= Beginning of Section =
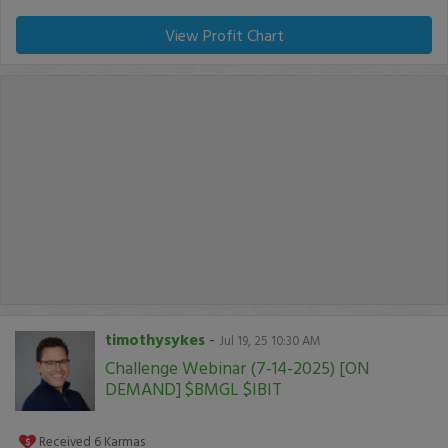
View Profit Chart
timothysykes
-
Jul 19, 25 10:30 AM
Challenge Webinar (7-14-2025) [ON
DEMAND] $BMGL $IBIT
Received
6
Karmas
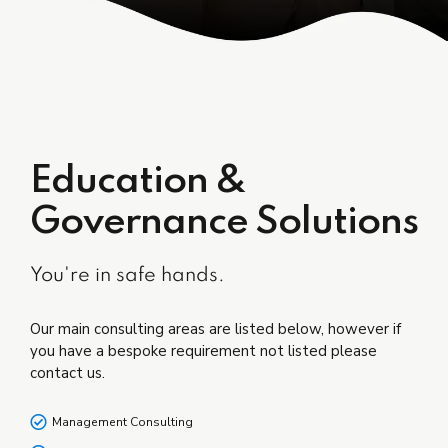
Education &
Governance Solutions
You're in safe hands.
Our main consulting areas are listed below, however if
you have a bespoke requirement not listed please
contact us.
Management Consulting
= End of Section =
Retype every entry exactly as written. Leave the pictures out.

▶ Exercise output:
View Profit Chart
timothysykes
-
Jul 19, 25 10:30 AM
Challenge Webinar (7-14-2025) [ON
DEMAND] $BMGL $IBIT
Received
6
Karmas
Education &
Governance Solutions
You're in safe hands.
Our main consulting areas are listed below, however if
you have a bespoke requirement not listed please
contact us.
Management Consulting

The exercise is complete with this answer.